__Aufgabenstellung__:
Schreib den Abschnitt des Lerntexts ab, beginnend mit "Weizenkeime enthalten einen" und weiter bis einschließlich "10 % berücksichtigen.". Tausche dabei "Eiweißanteil" gegen "Proteinanteil" aus.

Weizenkeime enthalten einen hohen natürlichen Eiweißanteil, viele Vitamine und ungesätigte Fettsäuren. Sie geben dem Brot eine leicht süße Note und runden den Geschmack harmonisch ab. Backwaren mit Keimen können bekömmlicher sein und haben ernährungsphysiologisch einen höheren Mehrwert. Wer also sein Powerbrot selbst backen möchte, kann einen Mehlersatzanteil bis zu 10 % berücksichtigen.

 

Der Keimprozess - neues "Leben" entsteht

Wird das Getreidekorn mit Wasser versetzt, beginnt der Keimvorgang. Hat der Keim eine entsprechende Länge, wird der Keimvorgang über ein Trocknungs-verfahren unterbrochen, gereingt, gerschrotet oder vermahlen.

 

Zur Malzgewinnung (Backmalz) wird ebenfalls angekeimtes Getreide verwendet.

__Gegebene Angaben__:
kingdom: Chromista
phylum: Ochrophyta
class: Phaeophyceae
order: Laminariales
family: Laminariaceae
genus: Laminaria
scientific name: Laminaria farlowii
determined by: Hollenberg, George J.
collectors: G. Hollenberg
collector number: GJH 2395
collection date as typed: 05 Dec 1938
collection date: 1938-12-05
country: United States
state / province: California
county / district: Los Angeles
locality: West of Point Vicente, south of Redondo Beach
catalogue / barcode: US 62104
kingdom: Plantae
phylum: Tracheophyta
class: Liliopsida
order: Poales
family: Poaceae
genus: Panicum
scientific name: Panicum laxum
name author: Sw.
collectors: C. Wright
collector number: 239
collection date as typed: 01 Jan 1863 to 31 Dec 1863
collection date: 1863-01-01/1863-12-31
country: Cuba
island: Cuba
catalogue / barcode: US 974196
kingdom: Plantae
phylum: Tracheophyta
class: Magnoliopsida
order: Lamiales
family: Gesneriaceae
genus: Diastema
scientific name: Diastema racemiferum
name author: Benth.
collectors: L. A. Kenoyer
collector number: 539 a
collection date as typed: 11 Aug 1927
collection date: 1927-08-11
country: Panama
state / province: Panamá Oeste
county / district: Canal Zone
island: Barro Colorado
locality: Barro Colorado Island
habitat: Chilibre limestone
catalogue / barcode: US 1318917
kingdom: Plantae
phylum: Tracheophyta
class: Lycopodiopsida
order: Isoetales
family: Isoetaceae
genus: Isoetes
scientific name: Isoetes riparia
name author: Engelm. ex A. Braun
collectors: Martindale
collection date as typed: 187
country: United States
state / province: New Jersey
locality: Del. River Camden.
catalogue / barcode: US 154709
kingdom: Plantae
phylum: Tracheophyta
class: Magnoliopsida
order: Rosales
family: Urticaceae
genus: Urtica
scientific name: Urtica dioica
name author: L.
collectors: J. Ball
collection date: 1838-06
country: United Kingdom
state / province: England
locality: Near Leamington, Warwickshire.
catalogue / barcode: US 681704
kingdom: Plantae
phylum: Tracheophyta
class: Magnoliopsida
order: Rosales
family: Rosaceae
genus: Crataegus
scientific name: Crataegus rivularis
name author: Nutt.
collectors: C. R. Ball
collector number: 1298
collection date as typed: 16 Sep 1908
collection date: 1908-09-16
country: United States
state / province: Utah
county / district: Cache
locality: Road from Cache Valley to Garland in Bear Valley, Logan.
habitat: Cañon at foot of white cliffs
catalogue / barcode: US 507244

__Lösung__:
Weizenkeime enthalten einen hohen natürlichen Proteinanteil, viele Vitamine und ungesätigte Fettsäuren. Sie geben dem Brot eine leicht süße Note und runden den Geschmack harmonisch ab. Backwaren mit Keimen können bekömmlicher sein und haben ernährungsphysiologisch einen höheren Mehrwert. Wer also sein Powerbrot selbst backen möchte, kann einen Mehlersatzanteil bis zu 10 % berücksichtigen.